“This is impossible.” Fehr, the chief medical officer onboard the rescue vessel Vilnius, aborted his portable X-ray/MRI scan before completion, and glanced sceptically across the anxious faces of the other three survivors sitting opposite him. “These injuries make no sense.”
Vaughn shook his head as the craft dipped through a thermal pocket in the lower atmosphere. “You’re telling me. I was sure she’d been crushed.”
“By a sea monster.” The note of sarcasm in the EMS man’s voice was subtle enough not to offend.
“Hesperidian Hydra,” said Polotovsky, who was now Mrs. Rosemary Campbell, mother of four, happily married to Geoffrey Campbell—not the outlaw formerly known as Finnegan. They huddled under the same blanket. “It came from nowhere, the biggest thing you ever saw, took—I can’t even think—how many?”
“Three,” answered Vaughn, frantically tying up the loose ends in his mind. “The other warden, Bilderbeck, and the two suspects. I guess we’ll never know who they really were. The Kingmaker, gone, and no passenger manifest on Solzhik. They fled on the wrong goddamn planet is all.”
“None of that explains these injuries,” persisted Fehr. “Not even remotely. The circuits and alloy prosthetics are crushed, like you said, but the surrounding tissue—hell, even the organic nerve couplings, are perfectly intact. From what I can see, not a single blood vessel has been harmed. And that’s not all.” He lifted her arm by the sleeve. “This blood covering her clothes is her blood, but I can’t figure out how it got there. She has no flesh wounds, no internal bleeding, nothing. It’s as if she’s been dipped in, well...no, I got nothing.”
“But she’s gonna make it, though, right?” Finnegan’s question. Vaughn’s heart-in-mouth moment.

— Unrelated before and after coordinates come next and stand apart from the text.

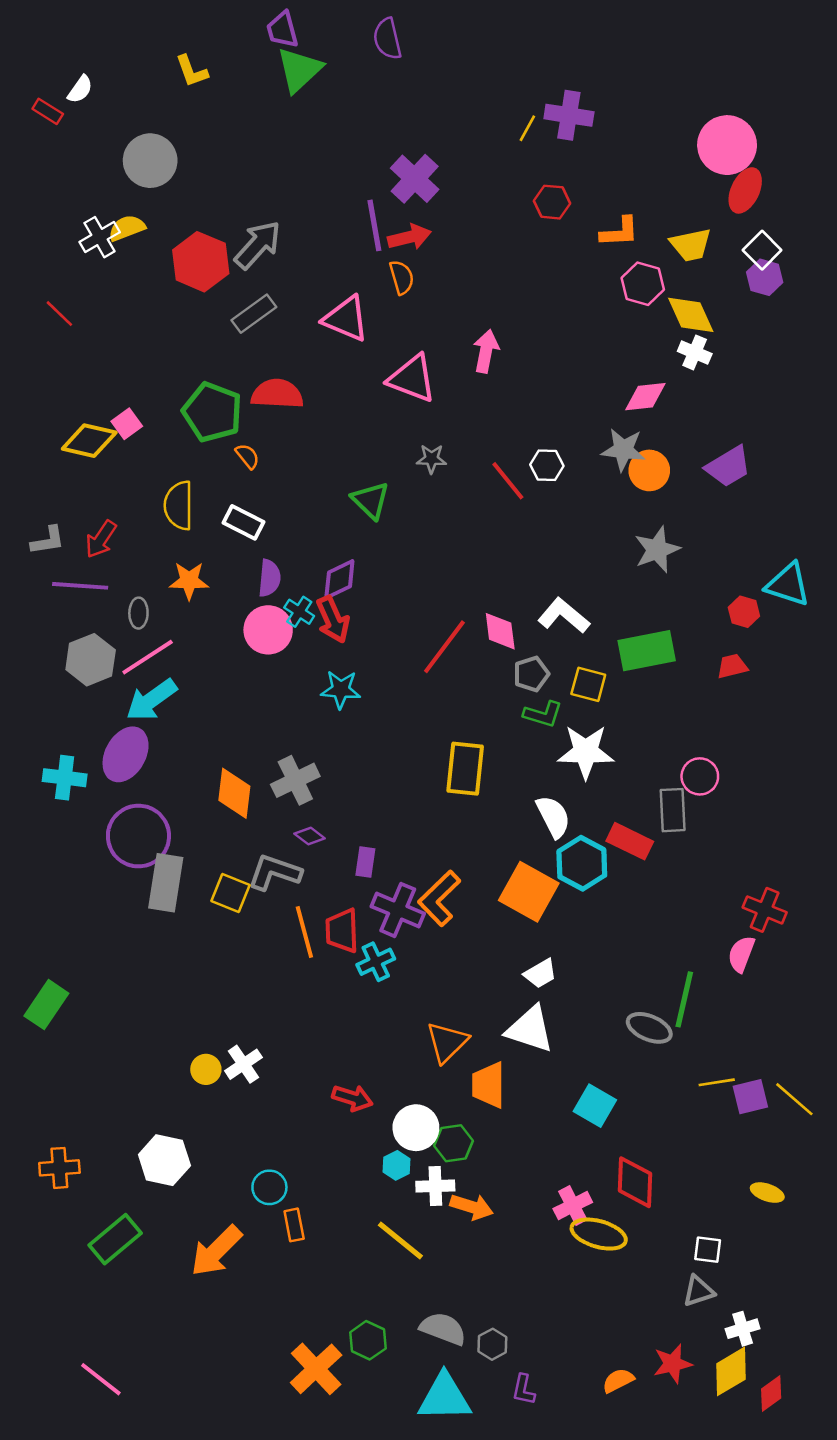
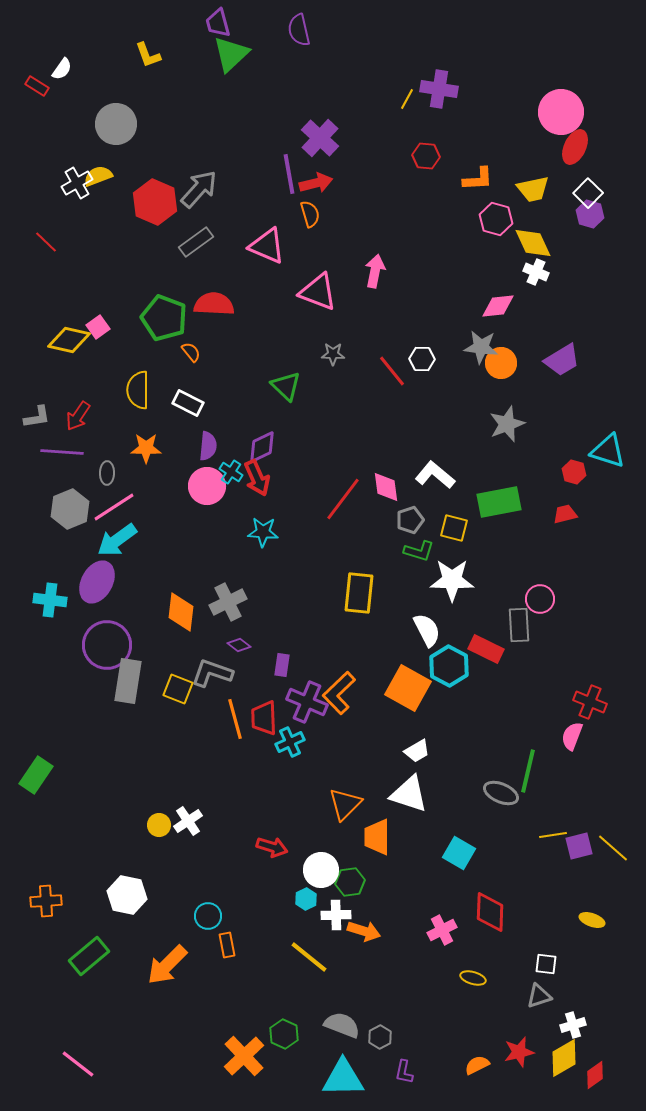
yellow ellipse: (599, 1234) -> (473, 978), moved, size x0.6

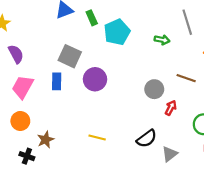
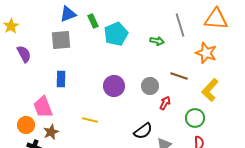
gray square: (70, 56) -> (61, 40), moved, turned -30
purple circle: (95, 79) -> (114, 86), moved
pink trapezoid: (23, 87) -> (43, 107), moved, turned -50
orange circle: (20, 121) -> (26, 125), moved
yellow line: (97, 137) -> (90, 120), moved

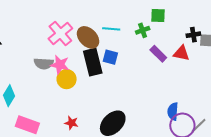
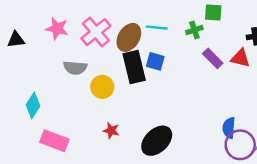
brown ellipse: (88, 37) -> (129, 37), turned 75
pink star: (60, 65) -> (57, 29), moved
red star: (71, 123) -> (111, 131), moved

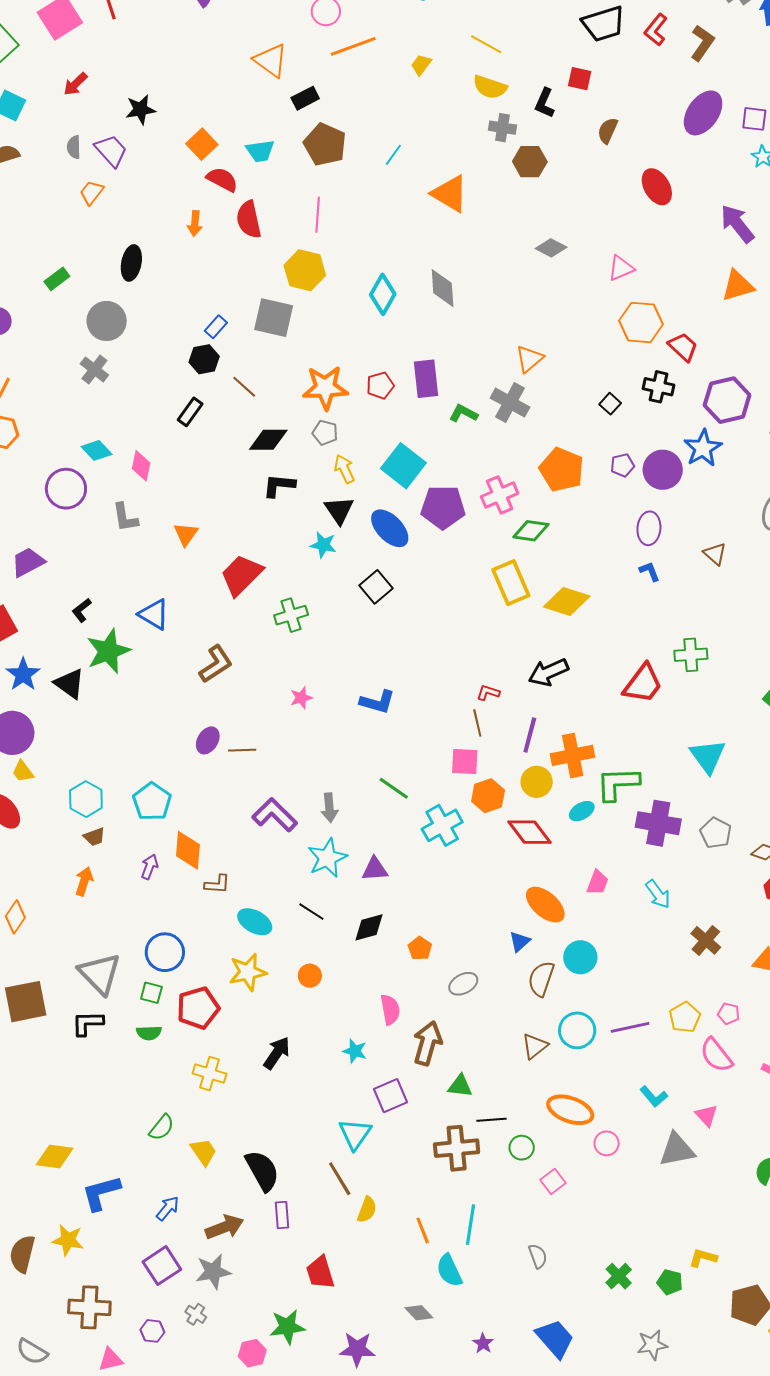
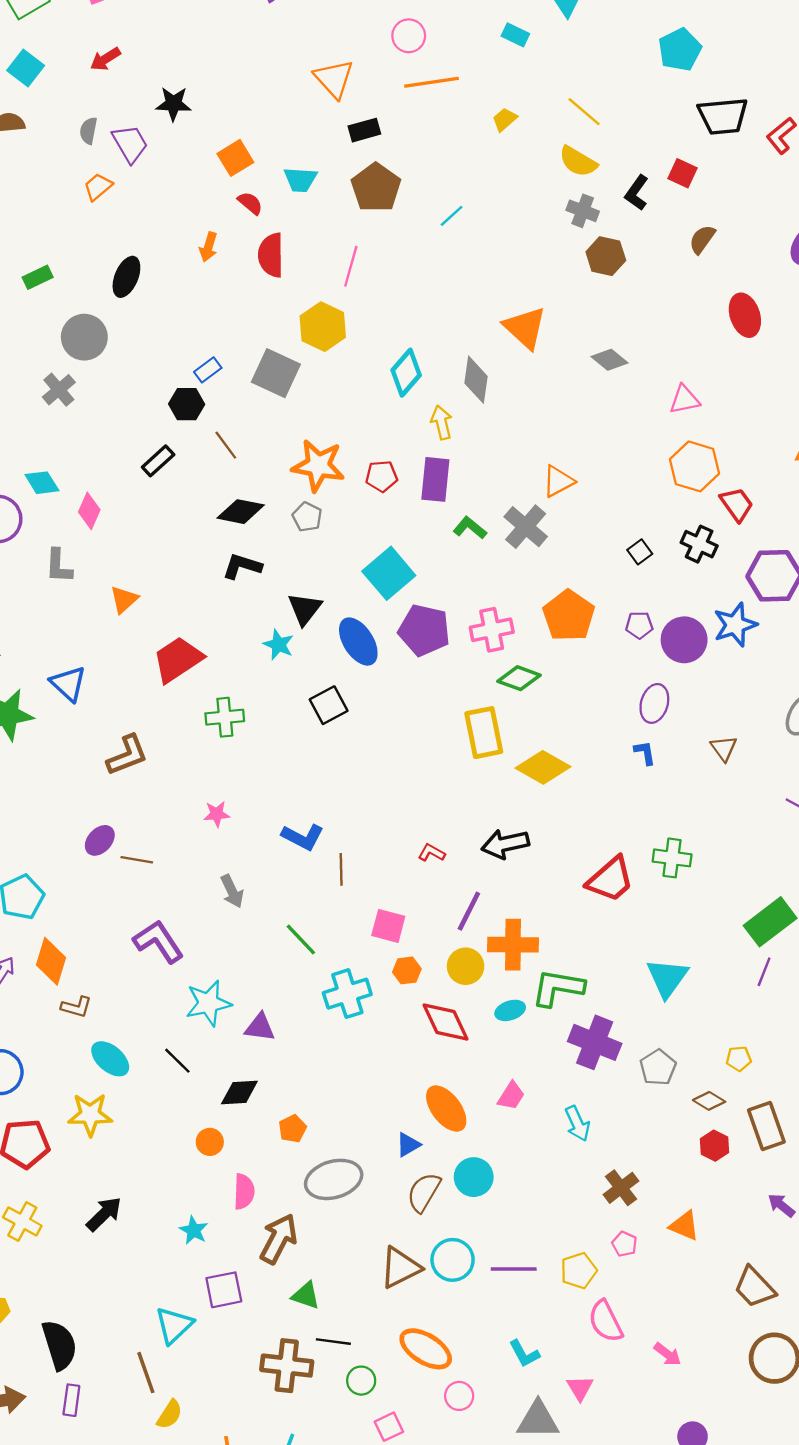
red semicircle: (222, 179) -> (250, 203), size x0.7
orange triangle: (450, 194) -> (525, 328), moved
yellow arrow: (344, 469) -> (442, 422), moved
brown line: (477, 723) -> (341, 869), moved
orange hexagon: (488, 796) -> (407, 970), size x0.7
gray arrow: (329, 808) -> (232, 891), moved, turned -32
orange circle: (310, 976) -> (210, 1142), moved
gray ellipse: (463, 984) -> (334, 1179), size x1.6
pink pentagon: (729, 1014) -> (625, 1244), moved
brown triangle: (535, 1046) -> (400, 1268), size x1.4

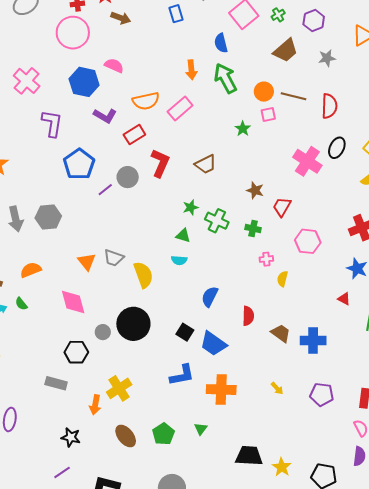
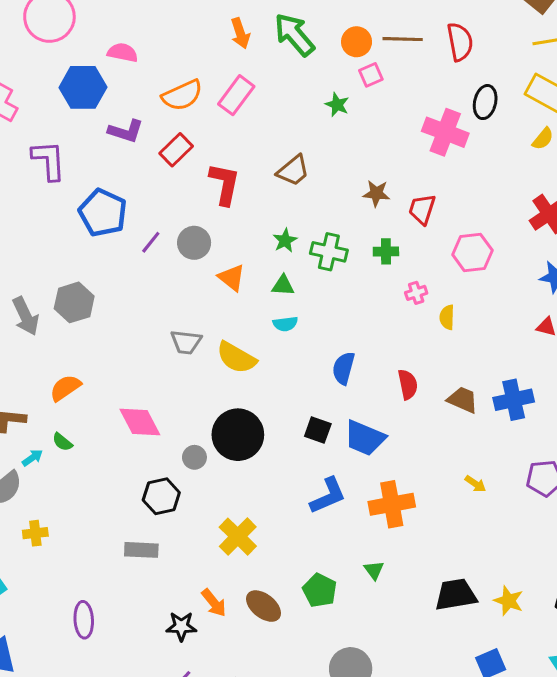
gray circle: (128, 177) -> (194, 243), moved
orange triangle: (87, 262) -> (232, 278), moved
yellow semicircle: (143, 275) -> (236, 358), turned 152
orange arrow: (95, 405) -> (214, 603), moved, turned -36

Fehr had already assured them she’d make it, but with this new development...
“I don’t see why not. Her cyber components can all be fixed. Like I said, the only concern is the depression in her skull, where the alloy plating has been dented. It’s what caused her concussion, and until we can surgically correct it, it will continue to press on her brain.” Fehr seemed to sense Vaughn’s anxiety. “Don’t worry. I’ve seen worse. My money’s on a full recovery.” He turned back to Jan, picked up his scanner. “Damned if I can figure the rest of it out, though.”
And you never will, Fehr. You never will. The explanation will be light-years away by the time she recovers.
Vaughn heaved a massive sigh of relief, and looked across to his fellow rescuees. They both flicked him a wink.
“Goddamn! I need to get in shape.” The inner airlock door snapped shut behind Kraczinski as he wriggled out of his sweat-soaked undersuit, revealing his hairy gut, and immediately wrapped himself in a towel. “One stubborn-as-all-get-out canine, and one snazzy-looking kit bike, safe and secure. That thing’s worth a few clips, huh? Campbell?”
“I reckon. She’s been with me a long time,” replied Finnegan. “My original mistress—never surpassed.”
Finnegan received a sharp elbow from his “wife”, and Kraczinski blurted a laugh. “More reliable than any of mine, by the sounds of it,” said the sheriff. “Married five times. Divorced six times.”
“Didn’t you just get married?” asked Vaughn.
“Not long since. I’m still with her.”
“Then how can you have been divorced six times?” queried Polotovsky.
“Are you kidding? Two of ’em divorced me twice, just to make sure.”
Laughter filled the Vilnius, while from the airlock, a distant barking, familiar and persistent, kept them company across the humorless, storm-swept wilds of the alien world.